### Assignment
Can you retype only the lines from the one with "knife block: none" through the final line of the material, exactly as given?

### Data for the task
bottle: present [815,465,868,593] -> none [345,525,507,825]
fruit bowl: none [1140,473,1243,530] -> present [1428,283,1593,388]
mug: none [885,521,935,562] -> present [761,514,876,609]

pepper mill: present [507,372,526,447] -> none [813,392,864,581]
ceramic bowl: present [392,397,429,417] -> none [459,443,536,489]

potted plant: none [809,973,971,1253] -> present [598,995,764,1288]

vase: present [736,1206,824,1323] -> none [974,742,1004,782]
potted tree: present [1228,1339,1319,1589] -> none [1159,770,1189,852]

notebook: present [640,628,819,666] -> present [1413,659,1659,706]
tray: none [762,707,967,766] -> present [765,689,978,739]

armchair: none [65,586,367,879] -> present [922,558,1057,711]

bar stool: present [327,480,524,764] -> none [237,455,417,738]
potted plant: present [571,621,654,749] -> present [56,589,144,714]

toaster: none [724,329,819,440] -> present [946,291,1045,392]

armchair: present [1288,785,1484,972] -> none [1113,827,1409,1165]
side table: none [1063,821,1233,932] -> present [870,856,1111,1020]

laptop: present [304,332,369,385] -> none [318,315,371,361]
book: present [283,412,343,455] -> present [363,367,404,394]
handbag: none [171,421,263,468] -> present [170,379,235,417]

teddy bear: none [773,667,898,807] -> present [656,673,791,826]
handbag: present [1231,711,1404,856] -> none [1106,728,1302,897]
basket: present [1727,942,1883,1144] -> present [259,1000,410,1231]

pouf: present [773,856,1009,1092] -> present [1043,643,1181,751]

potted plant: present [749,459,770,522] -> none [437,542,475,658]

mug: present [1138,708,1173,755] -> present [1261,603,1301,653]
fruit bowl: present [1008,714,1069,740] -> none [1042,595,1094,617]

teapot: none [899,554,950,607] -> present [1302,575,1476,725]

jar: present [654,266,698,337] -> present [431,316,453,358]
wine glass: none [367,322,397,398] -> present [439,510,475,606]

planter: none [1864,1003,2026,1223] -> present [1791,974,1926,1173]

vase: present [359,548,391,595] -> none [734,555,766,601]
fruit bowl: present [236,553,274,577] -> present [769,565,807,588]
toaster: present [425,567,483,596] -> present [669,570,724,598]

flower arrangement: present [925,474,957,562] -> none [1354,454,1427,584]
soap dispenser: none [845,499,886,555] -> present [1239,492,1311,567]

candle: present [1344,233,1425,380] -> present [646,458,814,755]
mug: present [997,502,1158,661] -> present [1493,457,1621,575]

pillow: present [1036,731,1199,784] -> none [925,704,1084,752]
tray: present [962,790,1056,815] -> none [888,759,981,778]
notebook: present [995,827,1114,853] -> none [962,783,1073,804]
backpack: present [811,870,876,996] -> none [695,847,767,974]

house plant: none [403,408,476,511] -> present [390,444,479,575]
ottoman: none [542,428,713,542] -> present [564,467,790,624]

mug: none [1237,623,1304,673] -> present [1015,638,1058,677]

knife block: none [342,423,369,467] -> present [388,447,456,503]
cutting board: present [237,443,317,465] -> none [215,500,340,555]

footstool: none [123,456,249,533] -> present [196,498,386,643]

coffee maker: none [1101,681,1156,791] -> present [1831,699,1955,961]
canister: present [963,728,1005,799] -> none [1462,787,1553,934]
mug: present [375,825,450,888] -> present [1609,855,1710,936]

### Solved exercise
knife block: none [342,423,369,467] -> present [388,447,456,503]
cutting board: present [237,443,317,465] -> none [215,500,340,555]

footstool: none [123,456,249,533] -> present [196,498,386,643]

coffee maker: none [1101,681,1156,791] -> present [1831,699,1955,961]
canister: present [963,728,1005,799] -> none [1462,787,1553,934]
mug: present [375,825,450,888] -> present [1609,855,1710,936]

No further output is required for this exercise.